Abstract

The idea of treating Goffman’s celebrated The Presentation of Self in Everyday Life as canonical and as fit for placement in the sociological lexicon, along with graver works such as Durkheim’s The Elementary Forms of the Religious Life or Weber’s The Protestant Ethic, might seem profane. This study of Goffman, formulated on the island of Unst in the Shetlands, Scotland, but conceived in relation to Anglo-American society in the 1950s, has long been treated as unique, enigmatic and in some way not part of ‘respectable’ sociology. Yet, despite this reputation, the study formed the platform for Goffman’s ascent to stellar status, marking him out by repute, citation and collected studies as the pre-eminent American sociologist of the second half of the 20th century. Much curiosity exists about that island study, undertaken between 1949 and 1951 and rewritten twice, first as a monograph in 1956 and then as a paperback in 1959. The peculiarity of Goffman’s study might lock it in its time as an account of the minutiae of the ritual order as conceived in a micro-sociology uniquely formulated at the inception of the service industries.
The need to chronicle the changes in society 60 years after the issue of Goffman’s study is self-evident but, oddly, nobody to date has really rectified this omission, until Shulman’s study came along. Too often, appraisals of a classical work in sociology are captive to it. This is not the case with this lively, insightful and omnivorous study of American culture which adds greatly to the enormous expansion of reflections and commentaries on Goffman and all his works. By an awesome immersion in Ritzer’s notion of ‘cathedrals of consumption’, Shulman has artfully deployed Goffman’s dramaturgical metaphor to lay out the performative and ritual properties increasingly shaping contemporary American culture. Drawing on Goffman’s conceptual arsenal, perhaps too assiduously at times, Shulman illustrates well the way that staging increasingly applies to modes of cultural display in a vast number of areas. The outcome is a study that affirms the ubiquity of Goffman’s insights as American culture exponentially expands in ways that endorse their prophetic properties. The study has much to commend. It is written in a very accessible style, is well structured and sub-headed, has a useful glossary of Goffman’s concepts and is well indexed with a useful bibliography. Given the range of cultural resources Shulman deploys in this study, which make it original in its own right, it is perhaps understandable that the study has no conclusion.

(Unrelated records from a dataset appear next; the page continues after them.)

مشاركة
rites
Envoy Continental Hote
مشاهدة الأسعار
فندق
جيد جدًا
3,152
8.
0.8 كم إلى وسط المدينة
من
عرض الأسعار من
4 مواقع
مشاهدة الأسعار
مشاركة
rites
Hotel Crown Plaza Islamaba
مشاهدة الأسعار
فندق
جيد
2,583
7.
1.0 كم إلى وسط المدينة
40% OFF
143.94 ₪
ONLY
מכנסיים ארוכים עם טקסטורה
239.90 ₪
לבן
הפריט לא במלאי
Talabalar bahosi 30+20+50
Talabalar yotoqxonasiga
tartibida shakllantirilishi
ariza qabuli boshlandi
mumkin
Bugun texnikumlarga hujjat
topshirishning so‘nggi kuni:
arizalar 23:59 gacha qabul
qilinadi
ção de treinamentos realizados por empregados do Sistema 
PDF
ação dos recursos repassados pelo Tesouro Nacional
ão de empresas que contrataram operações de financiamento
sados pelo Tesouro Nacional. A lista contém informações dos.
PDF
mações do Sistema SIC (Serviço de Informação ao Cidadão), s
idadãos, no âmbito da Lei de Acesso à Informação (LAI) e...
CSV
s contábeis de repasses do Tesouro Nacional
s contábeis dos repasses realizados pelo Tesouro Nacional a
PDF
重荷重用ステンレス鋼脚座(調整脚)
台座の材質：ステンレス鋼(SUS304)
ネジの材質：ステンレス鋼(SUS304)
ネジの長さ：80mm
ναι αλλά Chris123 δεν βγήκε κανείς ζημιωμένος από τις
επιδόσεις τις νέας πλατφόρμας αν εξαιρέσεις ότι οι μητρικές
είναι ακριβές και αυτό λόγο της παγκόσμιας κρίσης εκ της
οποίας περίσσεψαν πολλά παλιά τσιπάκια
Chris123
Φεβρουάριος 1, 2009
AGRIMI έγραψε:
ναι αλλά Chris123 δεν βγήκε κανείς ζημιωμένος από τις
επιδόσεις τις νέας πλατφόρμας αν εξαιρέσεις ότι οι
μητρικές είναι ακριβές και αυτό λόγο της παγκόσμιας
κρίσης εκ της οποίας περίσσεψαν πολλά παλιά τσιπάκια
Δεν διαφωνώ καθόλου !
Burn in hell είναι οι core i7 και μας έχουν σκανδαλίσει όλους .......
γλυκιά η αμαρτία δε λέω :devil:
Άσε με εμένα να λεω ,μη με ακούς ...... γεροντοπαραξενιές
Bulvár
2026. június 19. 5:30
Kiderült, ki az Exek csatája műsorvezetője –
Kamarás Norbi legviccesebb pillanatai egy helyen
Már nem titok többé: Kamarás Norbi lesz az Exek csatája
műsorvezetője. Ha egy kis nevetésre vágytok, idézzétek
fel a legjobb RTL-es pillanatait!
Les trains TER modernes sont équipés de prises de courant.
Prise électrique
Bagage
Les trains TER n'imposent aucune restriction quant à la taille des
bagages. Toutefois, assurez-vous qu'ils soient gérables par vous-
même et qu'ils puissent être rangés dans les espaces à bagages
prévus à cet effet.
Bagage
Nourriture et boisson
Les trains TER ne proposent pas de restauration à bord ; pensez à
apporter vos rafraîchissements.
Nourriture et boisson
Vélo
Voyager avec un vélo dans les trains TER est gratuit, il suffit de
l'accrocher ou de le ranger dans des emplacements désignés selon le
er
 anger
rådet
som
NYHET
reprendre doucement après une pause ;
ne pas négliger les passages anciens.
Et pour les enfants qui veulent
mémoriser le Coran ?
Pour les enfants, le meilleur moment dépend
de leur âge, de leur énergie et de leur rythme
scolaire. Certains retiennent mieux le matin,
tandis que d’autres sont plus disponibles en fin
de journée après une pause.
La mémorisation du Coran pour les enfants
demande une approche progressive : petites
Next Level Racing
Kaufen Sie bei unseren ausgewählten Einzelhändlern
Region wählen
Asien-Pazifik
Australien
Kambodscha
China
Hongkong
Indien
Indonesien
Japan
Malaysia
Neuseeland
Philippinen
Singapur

Only occasionally does Shulman drift towards criticism of what is on offer, where prospects of deception have become so alluring. After Chapter 1 (useful) on self-presentation and dramaturgy, Chapters 2 and 3 move on well to consider performance, ritual and identity. Chapter 4 deals with ‘work places as stages’ which shape organisations. But it is really in Chapters 5 to 7 that the virtues of the study become more apparent as a validation of Goffman’s insights. In these chapters, in particular, Shulman displays an ethnographic awareness of the detail of the culture he inhabits that is awesome and which is almost equivalent at many times to Goffman’s powers of analysis and insight. In Chapter 5, the link between image and performance is well drawn, most notably the way both are interconnected in terms of commodification and consumerism. There are some delights in Chapter 6, which deals with role play in popular culture. Two instances come to mind. The first is a brilliant ethnographic account of the staging of professional wrestling (pp. 190–202). The other relates to the emergence of ‘hell houses’ (pp. 208–9). These imitate houses of horrors, but are deployed as warnings to sinners by Evangelical groups in the USA.
The final Chapter 7, ‘The Internet: Society’s Newest Stage’, is perhaps the most pertinent and useful one in the study. It remedies a long-standing need for a well-focused essay on the burgeoning social media in all its permutations, where Goffman’s notion of stigma finds new outlets in social media. Shulman captures well the ways performance online generates risks. These are explored in relation to the emergence of cyberbullying where realms of shame expand endlessly to punish failures and to reveal hidden secrets. Shulman concludes his chapter and the study with a wonderful section on ‘filter bubbles’. These reflect the self-confirming and insulating properties the use of the internet facilitates. They also draw attention to the contradictory gifts of the internet where, in one form, opinions can be insulated from contradiction but, in another, that capacity for restriction is to be off-set by what Shulman terms the prospects of ‘virtual engulfment’ (pp. 234–6). What emerges is that the little worlds Goffman explored do persist but now in a continual state of malleability and limitless extension.
It is no disparagement of this work that it is unusually accessible to the general public, but also especially to undergraduates. At a time of conceptual drought, it opens out many new areas well worthy of further exploration. Goffman was always generous in his coining of new concepts and in his deployment of metaphors. Shulman extends many of these into appraisals of popular culture, which seem to suggest that in contemporary sociology there is no escape from the legacy of Goffman’s appraisals where all of the world seems staged and presented. An opening is presented for the application of critical wits that would separate the authentic from inauthentic. The outcome of Shulman’s work is that sociology is still in business in offering appraisals of shifting landscapes.